Wow! Boon's looking large!


----------



## slideaboot (Aug 25, 2010)

Here's a picture of Aesop that was taken about 5 days ago. That's an 11 inch piece of paper for size-reference. He measured in at 18+ inches when the photo was taken. I'm SURE he's grown since then, considering how much he's eaten. His diet is mainly ground turkey, mice, and chicken hearts/gizzards. He's in the middle of his 5th ( I think, if I remember correctly) shed. It's really hard to believe it's only been 4 weeks since that tiny little guy came into our home.

Fortunately, he's really tame (he does still try to run when I go to remove him from his enclosure, but is a puppy after that). 

I'm really happy I decided to take the plunge and go all the way with an extreme...best reptile decision I've ever made, hands down!


----------



## reptastic (Aug 25, 2010)

VARNYARD said:


> reptastic said:
> 
> 
> > looking good everyone, here are some new pics of storm my blizard x snow baby. he is really growing well and even lost almost all of his green.
> ...



i know lol i dont know were i got snow from must have been thinking about snow and sleet or something!


----------



## slideaboot (Aug 26, 2010)

Here are some pics of Aesop from last night. My fiancee managed to muster up the courage to get all nice and close with the "good" camera (ie: NOT my cell phone camera!). Aesop is from this year's Blizard/Sugar clutch and I've had him (Bobby chose what he thinks is a male) since the original ship day (4 weeks, 2 days). 

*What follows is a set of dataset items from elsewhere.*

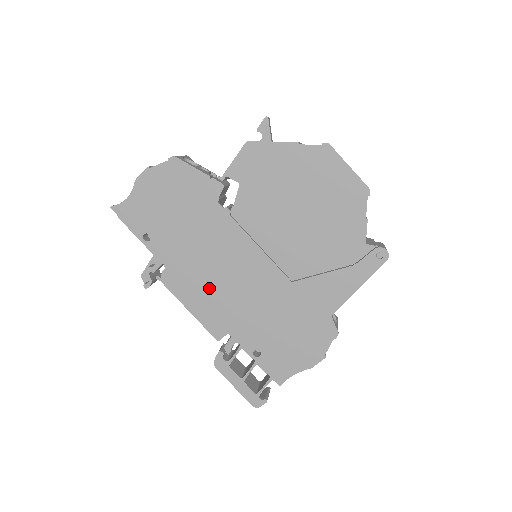
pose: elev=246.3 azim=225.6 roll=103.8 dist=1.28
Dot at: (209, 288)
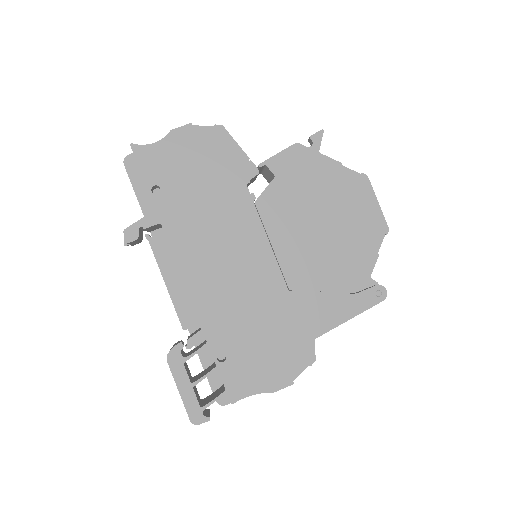
Dot at: (200, 267)
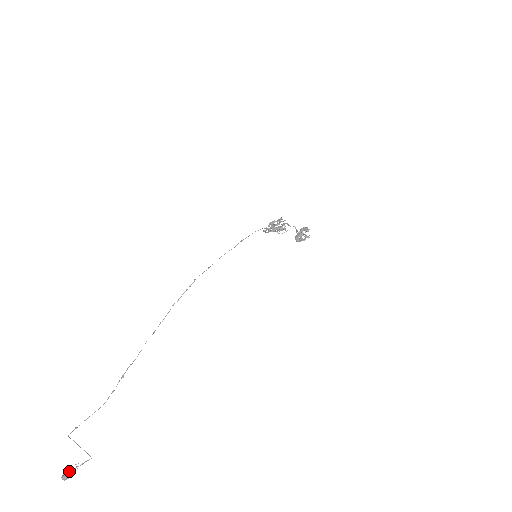
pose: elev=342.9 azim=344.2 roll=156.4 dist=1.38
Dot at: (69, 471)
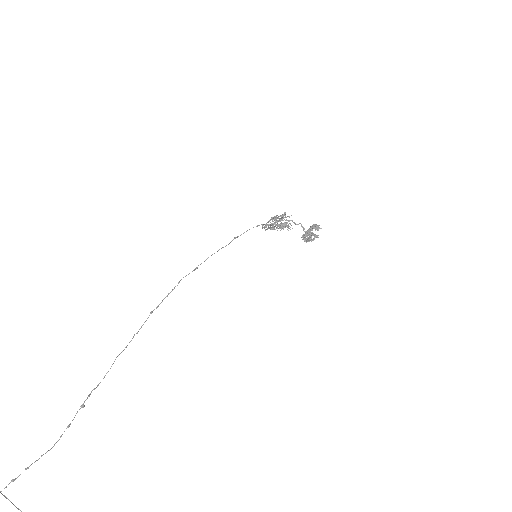
Dot at: out of frame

Aes next to a 12in. ruler:





Kinda cool headshot:





Hanging out on his log/hide:





Just a B.A. tegu...:





Thanks for looking!


----------



## JohnMatthew (Aug 26, 2010)

Ya'lls tegus are lookin great! Most will be sleeping soon so get pictures while you can. :-D


----------



## reptastic (Aug 26, 2010)

that aesop is looking great and he is getting big, soon he we be towering over that hide.


----------



## slideaboot (Aug 26, 2010)

JohnMatthew said:


> Ya'lls tegus are lookin great! Most will be sleeping soon so get pictures while you can. :-D




Very true...

I really wish there was a way to manipulate the factors that cause them to hibernate so that they wouldn't. I'm guessing Mother Nature knows better than I do, though, when it comes to what these guys need to not just survive, but thrive. 

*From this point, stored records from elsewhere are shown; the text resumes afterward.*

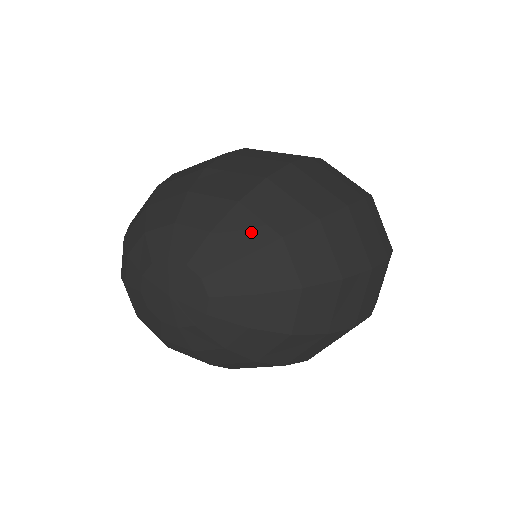
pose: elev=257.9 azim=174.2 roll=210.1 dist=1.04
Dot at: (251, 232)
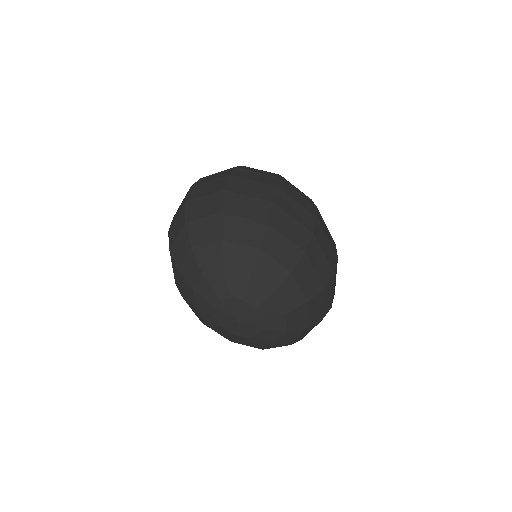
Dot at: (300, 320)
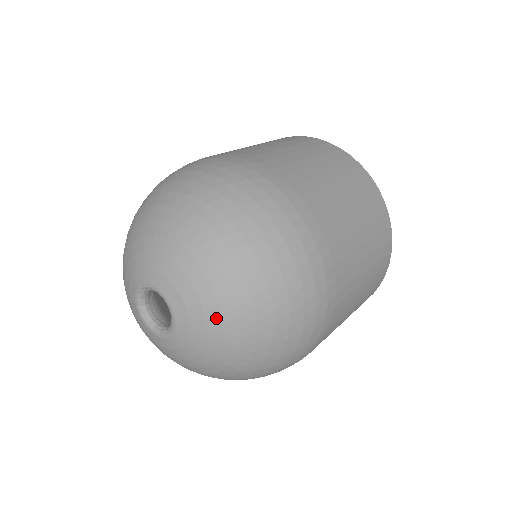
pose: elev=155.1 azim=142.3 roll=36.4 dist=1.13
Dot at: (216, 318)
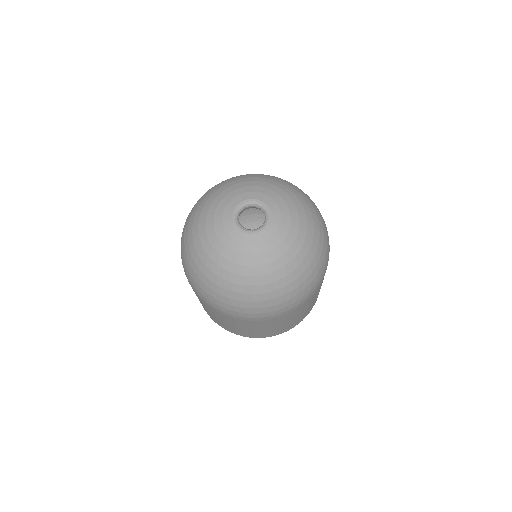
Dot at: (291, 202)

It always piques my interest when I see someone post on here with a tegu that DIDN'T hibernate--but, it never seems like the keepers do anything special or significant that keeps their tegus from going down for the winter.


----------



## reptastic (Aug 26, 2010)

slideaboot said:


> JohnMatthew said:
> 
> 
> > Ya'lls tegus are lookin great! Most will be sleeping soon so get pictures while you can. :-D
> ...



none of my tegus ever wanted to hibernate(not sure why) i live in chicago so i figured with the cold weather they would but they didnt and the crazy part is nero didnt even brumate and it was getting at least in the 40*'s at night i have no idea what makes a tegu not want to hibernate at least the others fake hibernated for a few weeks but not her.


----------



## slideaboot (Aug 27, 2010)

See...that's what I'm talking about. There's gotta be some sort of trigger (or combination of triggers) that induce hibernation. Well, there doesn't necessarily "gotta be", but I really want to believe there is, ya know? Hah!


----------



## slideaboot (Sep 10, 2010)

Alright, Party-People!!!

Let's see some updated pics of this year's extremes!!! I'll be taking some either tonight or tomorrow when my fiancee gets back from Oregon with the "good" camera.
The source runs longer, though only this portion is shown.